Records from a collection
- Opening Delimiter -

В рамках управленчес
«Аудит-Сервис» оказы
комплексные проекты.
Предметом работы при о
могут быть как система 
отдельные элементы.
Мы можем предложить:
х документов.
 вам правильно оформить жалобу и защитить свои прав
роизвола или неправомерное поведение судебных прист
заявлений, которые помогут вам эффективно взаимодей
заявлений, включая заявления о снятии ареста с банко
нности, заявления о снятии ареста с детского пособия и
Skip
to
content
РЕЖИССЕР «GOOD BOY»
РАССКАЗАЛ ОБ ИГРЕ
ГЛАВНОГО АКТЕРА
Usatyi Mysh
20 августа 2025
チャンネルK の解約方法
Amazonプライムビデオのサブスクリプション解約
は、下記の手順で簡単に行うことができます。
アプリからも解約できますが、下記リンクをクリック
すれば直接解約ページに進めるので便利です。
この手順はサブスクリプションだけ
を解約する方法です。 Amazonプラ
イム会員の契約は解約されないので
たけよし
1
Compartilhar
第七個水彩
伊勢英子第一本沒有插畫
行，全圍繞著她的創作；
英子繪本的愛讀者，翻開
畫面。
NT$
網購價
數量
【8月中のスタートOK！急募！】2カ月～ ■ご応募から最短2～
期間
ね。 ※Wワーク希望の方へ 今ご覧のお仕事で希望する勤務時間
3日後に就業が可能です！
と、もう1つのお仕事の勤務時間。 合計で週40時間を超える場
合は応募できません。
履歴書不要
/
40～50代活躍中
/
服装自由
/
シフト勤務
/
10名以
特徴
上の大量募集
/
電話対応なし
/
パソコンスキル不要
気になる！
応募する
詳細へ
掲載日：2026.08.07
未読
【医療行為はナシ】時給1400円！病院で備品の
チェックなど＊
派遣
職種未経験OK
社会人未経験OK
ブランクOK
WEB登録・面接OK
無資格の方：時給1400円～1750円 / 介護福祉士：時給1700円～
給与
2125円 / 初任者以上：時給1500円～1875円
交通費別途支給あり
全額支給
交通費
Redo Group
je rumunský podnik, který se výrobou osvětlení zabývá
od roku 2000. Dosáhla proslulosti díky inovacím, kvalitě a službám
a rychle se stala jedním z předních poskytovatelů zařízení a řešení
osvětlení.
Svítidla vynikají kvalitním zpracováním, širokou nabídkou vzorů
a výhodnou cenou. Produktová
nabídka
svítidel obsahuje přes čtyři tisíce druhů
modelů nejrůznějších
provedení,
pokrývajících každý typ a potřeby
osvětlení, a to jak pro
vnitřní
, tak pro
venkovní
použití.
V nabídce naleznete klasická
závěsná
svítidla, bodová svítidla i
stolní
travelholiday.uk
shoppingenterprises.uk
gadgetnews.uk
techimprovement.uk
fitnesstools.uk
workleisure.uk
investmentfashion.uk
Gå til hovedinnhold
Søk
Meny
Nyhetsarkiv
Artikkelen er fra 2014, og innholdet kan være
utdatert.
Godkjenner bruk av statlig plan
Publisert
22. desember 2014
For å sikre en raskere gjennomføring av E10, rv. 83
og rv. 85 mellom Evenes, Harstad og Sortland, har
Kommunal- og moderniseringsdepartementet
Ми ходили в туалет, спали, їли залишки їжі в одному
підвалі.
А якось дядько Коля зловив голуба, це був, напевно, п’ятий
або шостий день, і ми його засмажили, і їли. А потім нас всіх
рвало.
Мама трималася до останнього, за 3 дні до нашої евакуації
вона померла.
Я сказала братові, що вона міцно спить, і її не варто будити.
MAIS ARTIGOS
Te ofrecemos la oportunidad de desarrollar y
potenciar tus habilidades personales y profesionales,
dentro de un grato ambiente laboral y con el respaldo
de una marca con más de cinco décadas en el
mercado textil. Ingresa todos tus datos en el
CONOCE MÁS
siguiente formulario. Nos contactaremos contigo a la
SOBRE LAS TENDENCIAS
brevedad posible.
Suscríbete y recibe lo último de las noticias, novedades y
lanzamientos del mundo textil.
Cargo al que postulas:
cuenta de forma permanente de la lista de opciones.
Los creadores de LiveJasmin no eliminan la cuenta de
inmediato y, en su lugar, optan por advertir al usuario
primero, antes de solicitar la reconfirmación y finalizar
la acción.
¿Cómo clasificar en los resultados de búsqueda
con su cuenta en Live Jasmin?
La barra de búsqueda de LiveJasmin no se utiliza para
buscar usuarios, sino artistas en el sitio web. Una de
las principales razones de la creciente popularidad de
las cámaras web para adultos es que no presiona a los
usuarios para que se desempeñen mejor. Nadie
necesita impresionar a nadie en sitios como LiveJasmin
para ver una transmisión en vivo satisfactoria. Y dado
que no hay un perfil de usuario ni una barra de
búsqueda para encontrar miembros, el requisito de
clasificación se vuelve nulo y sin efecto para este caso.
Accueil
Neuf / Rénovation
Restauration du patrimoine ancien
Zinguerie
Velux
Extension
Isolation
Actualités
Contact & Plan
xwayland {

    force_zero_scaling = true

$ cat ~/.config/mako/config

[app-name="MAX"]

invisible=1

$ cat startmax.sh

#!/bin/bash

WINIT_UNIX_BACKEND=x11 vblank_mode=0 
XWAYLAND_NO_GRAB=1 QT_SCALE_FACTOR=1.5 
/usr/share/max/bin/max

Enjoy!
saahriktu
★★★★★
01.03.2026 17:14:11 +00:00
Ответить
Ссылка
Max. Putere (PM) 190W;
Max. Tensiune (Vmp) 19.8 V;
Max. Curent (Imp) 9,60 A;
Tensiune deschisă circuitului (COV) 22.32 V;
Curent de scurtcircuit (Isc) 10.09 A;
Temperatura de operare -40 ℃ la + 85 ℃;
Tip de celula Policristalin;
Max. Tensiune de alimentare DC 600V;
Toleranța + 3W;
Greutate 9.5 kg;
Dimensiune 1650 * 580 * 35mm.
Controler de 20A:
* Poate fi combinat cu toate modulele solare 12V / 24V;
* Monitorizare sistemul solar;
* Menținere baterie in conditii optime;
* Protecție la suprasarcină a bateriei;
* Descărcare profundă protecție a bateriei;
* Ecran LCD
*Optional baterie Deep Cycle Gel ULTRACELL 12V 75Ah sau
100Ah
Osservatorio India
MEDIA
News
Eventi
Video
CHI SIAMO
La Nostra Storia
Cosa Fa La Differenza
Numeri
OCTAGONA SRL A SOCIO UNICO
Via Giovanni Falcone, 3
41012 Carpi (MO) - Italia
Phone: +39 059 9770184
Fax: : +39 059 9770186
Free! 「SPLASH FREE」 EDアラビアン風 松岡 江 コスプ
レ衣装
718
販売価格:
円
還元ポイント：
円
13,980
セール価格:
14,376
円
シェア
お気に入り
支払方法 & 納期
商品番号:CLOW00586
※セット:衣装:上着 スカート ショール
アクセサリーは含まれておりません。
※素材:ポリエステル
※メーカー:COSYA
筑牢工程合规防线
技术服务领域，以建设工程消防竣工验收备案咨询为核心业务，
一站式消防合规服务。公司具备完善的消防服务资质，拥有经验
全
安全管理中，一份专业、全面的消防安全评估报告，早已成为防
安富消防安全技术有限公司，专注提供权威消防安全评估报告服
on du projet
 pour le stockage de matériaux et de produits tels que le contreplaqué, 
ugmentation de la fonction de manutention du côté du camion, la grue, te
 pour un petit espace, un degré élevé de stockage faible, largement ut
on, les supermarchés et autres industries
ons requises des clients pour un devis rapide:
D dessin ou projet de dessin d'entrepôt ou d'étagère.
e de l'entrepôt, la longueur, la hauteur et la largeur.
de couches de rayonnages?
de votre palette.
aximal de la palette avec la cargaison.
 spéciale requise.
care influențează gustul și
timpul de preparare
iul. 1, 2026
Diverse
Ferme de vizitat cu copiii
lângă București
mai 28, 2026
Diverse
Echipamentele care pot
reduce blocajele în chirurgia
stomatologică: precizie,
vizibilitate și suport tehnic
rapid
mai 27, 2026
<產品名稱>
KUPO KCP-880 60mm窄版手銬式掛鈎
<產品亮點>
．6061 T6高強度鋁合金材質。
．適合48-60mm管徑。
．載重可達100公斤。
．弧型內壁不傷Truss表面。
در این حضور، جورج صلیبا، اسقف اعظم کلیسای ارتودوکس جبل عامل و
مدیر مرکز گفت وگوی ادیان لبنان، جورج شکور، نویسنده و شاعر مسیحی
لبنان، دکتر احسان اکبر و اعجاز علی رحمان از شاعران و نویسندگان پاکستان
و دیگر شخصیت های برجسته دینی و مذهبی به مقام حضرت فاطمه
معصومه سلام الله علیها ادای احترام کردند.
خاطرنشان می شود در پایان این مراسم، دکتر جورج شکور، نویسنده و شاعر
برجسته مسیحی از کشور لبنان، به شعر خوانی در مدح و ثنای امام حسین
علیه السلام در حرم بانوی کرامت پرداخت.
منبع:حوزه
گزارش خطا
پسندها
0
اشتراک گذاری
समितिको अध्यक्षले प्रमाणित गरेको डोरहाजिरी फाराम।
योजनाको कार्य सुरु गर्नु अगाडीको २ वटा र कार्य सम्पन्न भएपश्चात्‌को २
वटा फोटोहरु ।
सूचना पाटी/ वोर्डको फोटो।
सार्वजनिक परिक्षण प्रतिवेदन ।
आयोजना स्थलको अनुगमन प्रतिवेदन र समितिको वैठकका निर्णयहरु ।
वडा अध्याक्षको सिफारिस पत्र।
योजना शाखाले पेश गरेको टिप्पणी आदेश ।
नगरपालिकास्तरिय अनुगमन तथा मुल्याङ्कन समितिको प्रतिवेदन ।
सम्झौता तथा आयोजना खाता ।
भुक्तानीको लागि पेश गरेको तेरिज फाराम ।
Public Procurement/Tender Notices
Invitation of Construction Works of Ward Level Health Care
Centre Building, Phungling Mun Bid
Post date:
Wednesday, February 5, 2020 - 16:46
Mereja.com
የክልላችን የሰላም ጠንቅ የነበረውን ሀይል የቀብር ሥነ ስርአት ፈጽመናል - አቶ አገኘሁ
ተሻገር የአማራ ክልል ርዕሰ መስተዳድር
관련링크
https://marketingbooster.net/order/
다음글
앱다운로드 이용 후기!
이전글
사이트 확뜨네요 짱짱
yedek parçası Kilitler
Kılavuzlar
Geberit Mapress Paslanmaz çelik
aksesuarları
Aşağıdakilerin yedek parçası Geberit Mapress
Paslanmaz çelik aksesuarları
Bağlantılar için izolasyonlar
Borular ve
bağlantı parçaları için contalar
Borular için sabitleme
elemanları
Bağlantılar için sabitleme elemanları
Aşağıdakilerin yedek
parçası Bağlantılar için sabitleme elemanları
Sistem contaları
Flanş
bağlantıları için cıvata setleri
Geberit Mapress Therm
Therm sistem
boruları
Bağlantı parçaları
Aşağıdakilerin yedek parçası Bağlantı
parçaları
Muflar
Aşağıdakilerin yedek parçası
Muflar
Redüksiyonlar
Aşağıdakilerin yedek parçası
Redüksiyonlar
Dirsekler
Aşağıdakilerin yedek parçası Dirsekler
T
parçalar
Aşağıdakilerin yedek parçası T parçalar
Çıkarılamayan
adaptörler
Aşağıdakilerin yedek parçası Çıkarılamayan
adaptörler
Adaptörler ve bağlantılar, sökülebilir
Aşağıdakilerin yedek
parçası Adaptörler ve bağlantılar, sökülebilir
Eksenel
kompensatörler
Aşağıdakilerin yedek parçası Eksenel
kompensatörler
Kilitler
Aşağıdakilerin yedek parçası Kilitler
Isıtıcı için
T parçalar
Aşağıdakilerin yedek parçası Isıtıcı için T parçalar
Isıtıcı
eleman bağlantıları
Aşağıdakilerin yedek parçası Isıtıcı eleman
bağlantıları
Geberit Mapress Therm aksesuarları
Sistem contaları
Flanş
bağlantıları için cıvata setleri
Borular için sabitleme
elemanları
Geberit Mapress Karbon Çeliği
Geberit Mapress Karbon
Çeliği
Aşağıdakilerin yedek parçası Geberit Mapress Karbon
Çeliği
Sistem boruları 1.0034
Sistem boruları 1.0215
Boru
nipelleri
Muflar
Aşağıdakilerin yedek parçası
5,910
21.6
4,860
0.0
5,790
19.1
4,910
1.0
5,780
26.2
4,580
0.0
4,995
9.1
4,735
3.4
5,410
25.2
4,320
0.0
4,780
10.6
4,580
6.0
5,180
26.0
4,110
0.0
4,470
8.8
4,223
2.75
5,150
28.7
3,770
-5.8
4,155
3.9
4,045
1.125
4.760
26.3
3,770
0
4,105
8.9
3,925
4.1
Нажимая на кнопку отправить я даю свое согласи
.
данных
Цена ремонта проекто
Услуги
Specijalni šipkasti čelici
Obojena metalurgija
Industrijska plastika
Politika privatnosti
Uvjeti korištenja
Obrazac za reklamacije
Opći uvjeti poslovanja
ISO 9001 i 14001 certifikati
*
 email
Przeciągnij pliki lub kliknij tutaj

- Closing Delimiter -

Assignment
Render the lines of the data above as a JSON list of strings, one string per line, with blank lines omitted. Begin at the first line of the data and stop after the line containing "gadgetnews.uk".

Your solution
[
  "В рамках управленчес",
  "«Аудит-Сервис» оказы",
  "комплексные проекты.",
  "Предметом работы при о",
  "могут быть как система ",
  "отдельные элементы.",
  "Мы можем предложить:",
  "х документов.",
  " вам правильно оформить жалобу и защитить свои прав",
  "роизвола или неправомерное поведение судебных прист",
  "заявлений, которые помогут вам эффективно взаимодей",
  "заявлений, включая заявления о снятии ареста с банко",
  "нности, заявления о снятии ареста с детского пособия и",
  "Skip",
  "to",
  "content",
  "РЕЖИССЕР «GOOD BOY»",
  "РАССКАЗАЛ ОБ ИГРЕ",
  "ГЛАВНОГО АКТЕРА",
  "Usatyi Mysh",
  "20 августа 2025",
  "チャンネルK の解約方法",
  "Amazonプライムビデオのサブスクリプション解約",
  "は、下記の手順で簡単に行うことができます。",
  "アプリからも解約できますが、下記リンクをクリック",
  "すれば直接解約ページに進めるので便利です。",
  "この手順はサブスクリプションだけ",
  "を解約する方法です。 Amazonプラ",
  "イム会員の契約は解約されないので",
  "たけよし",
  "1",
  "Compartilhar",
  "第七個水彩",
  "伊勢英子第一本沒有插畫",
  "行，全圍繞著她的創作；",
  "英子繪本的愛讀者，翻開",
  "畫面。",
  "NT$",
  "網購價",
  "數量",
  "【8月中のスタートOK！急募！】2カ月～ ■ご応募から最短2～",
  "期間",
  "ね。 ※Wワーク希望の方へ 今ご覧のお仕事で希望する勤務時間",
  "3日後に就業が可能です！",
  "と、もう1つのお仕事の勤務時間。 合計で週40時間を超える場",
  "合は応募できません。",
  "履歴書不要",
  "/",
  "40～50代活躍中",
  "/",
  "服装自由",
  "/",
  "シフト勤務",
  "/",
  "10名以",
  "特徴",
  "上の大量募集",
  "/",
  "電話対応なし",
  "/",
  "パソコンスキル不要",
  "気になる！",
  "応募する",
  "詳細へ",
  "掲載日：2026.08.07",
  "未読",
  "【医療行為はナシ】時給1400円！病院で備品の",
  "チェックなど＊",
  "派遣",
  "職種未経験OK",
  "社会人未経験OK",
  "ブランクOK",
  "WEB登録・面接OK",
  "無資格の方：時給1400円～1750円 / 介護福祉士：時給1700円～",
  "給与",
  "2125円 / 初任者以上：時給1500円～1875円",
  "交通費別途支給あり",
  "全額支給",
  "交通費",
  "Redo Group",
  "je rumunský podnik, který se výrobou osvětlení zabývá",
  "od roku 2000. Dosáhla proslulosti díky inovacím, kvalitě a službám",
  "a rychle se stala jedním z předních poskytovatelů zařízení a řešení",
  "osvětlení.",
  "Svítidla vynikají kvalitním zpracováním, širokou nabídkou vzorů",
  "a výhodnou cenou. Produktová",
  "nabídka",
  "svítidel obsahuje přes čtyři tisíce druhů",
  "modelů nejrůznějších",
  "provedení,",
  "pokrývajících každý typ a potřeby",
  "osvětlení, a to jak pro",
  "vnitřní",
  ", tak pro",
  "venkovní",
  "použití.",
  "V nabídce naleznete klasická",
  "závěsná",
  "svítidla, bodová svítidla i",
  "stolní",
  "travelholiday.uk",
  "shoppingenterprises.uk",
  "gadgetnews.uk"
]